His skin prickled with cold sweat just thinking about it.
Skinpainter skulked inside the mountain and no one knew what they could do when pushed, but they had led a rebellion that tore down an Empire, marking them as one to watch.
At their back, Belltoller. Slickwalker hadn’t been able to get close to her, though he’d heard stories enough that he didn’t care to.
The tollers working together had drowned cities.
Alone, by herself, who knew what she could muster?
Slickwalker had seen enough cornered dogs in his time to tread carefully.
Worse still, Shroudweaver had run to Thell.
Crowkisser seemed to think she finally had all the pieces in place to shut him down, but all Slickwalker could see was a powerful, ruthless man with his back to the wall.
He knew she wasn’t willing to kill her father, but he doubted that mercy cut both ways.
Which left him, and the gun. At the thought, he feels it stir on his back, flexing lazily against his spine. He was willing to do what needed to be done. Killing Skinpainter or Shroudweaver only needed one finger on the trigger to save thousands; to save her.
His fingertips itch at the thought, and his palm absently reaches back to trace the stock of the gun, which pulses impatiently.
Crowkisser was convinced she could handle them both. After her near-death experience she seemed more certain than ever, a light in her eyes he’d only seen once before, when the south burnt.
Someone needed to plan for the worst though. And so, here he was, watching the mountain and thinking about the best division of death.
The patrols shift again, and he counts the seconds in between, the brief span where their backs are all turned to the plain. His eye flits to the gates, and he scratches nervously under his gloves.
Once the gates are blown, the fighting will be close, and brutal, but they have the numbers, close to four thousand now, Astic’s own bolstered by the Rim villages.
He’s not surprised to see so many. Dryke, Vantage and Fallow had been spare, lean towns before the south burnt.
Now they sat on the edge of desolation. Leaving to fight for something better was a simple choice.
Slickwalker had been surprised that they hadn’t gathered more coming north. The way Crowkisser had talked, the world had been waiting for her. In the end, the world had locked its doors and muttered curses as they’d marched by.
Still, four thousand was enough. From what they’d heard, or bought from the tongues of traders fleeing south, Thell could muster only a couple of thousand at best, and of those, only around half were fit to fight. And of that half, most hadn’t seen war in twenty years.
A few dangerous old bears, and an army of unblooded children. No wonder Crowkisser expected Thell to crack without too much strife.

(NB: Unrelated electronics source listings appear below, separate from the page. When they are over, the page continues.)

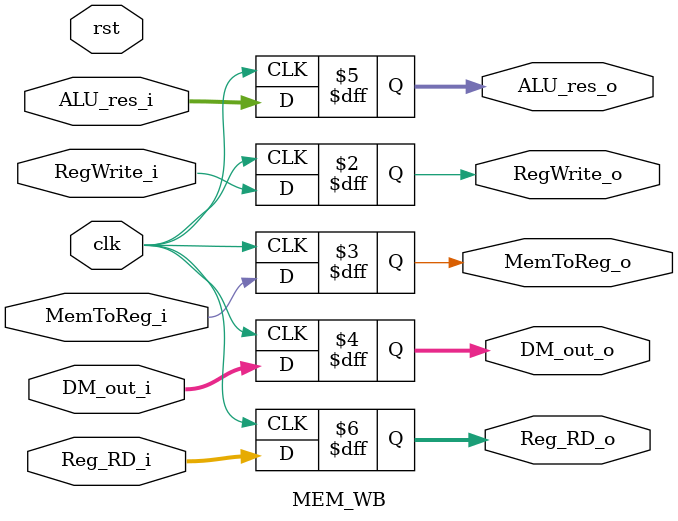
<source format=v>
module MEM_WB(
clk,
rst,
RegWrite_i,
MemToReg_i,
RegWrite_o,
MemToReg_o,
DM_out_i,
ALU_res_i,
Reg_RD_i,
DM_out_o,
ALU_res_o,
Reg_RD_o
);

input clk;
input rst;

// WB control signal
input RegWrite_i;
input MemToReg_i;
output reg RegWrite_o;
output reg MemToReg_o;

input [32-1:0] DM_out_i;
input [32-1:0] ALU_res_i;
input [5-1:0] Reg_RD_i;
output reg [32-1:0] DM_out_o;
output reg [32-1:0] ALU_res_o;
output reg [5-1:0] Reg_RD_o;

always @(posedge clk) begin
	/*if (rst) begin
		RegWrite_o <= 0;
		MemToReg_o <= 0;
		DM_out_o <= 32'b0;
		ALU_res_o <= 32'b0;
		Reg_RD_o <= 5'b0;
	end*/
	//else begin
		RegWrite_o <= RegWrite_i;
		MemToReg_o <= MemToReg_i;
		DM_out_o <= DM_out_i;
		ALU_res_o <= ALU_res_i;
		Reg_RD_o <= Reg_RD_i;
	//end
	//$display("Res: %d", ALU_res_o);
end

endmodule
</source>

Slickwalker, as always, was a little more pessimistic. Even so, if they could get into the mountain, they’d have the edge, almost four to one. The only trick was surviving long enough.
He starts at the sound of horns, from the eastern battlement first, then rippling along the length of the Stump, until the Barrowlands are awash with noise.
He watches as the limper hurries back to her post, as the sniffling boy straightens his helmet on his head.
The smoking woman stubs her roll-up ruefully and shrugs her armour tighter across her shoulders.
Slickwalker doesn’t need to look to see the source of their panic. He doesn’t need to, but he turns to the south anyway, for the sheer pleasure of it.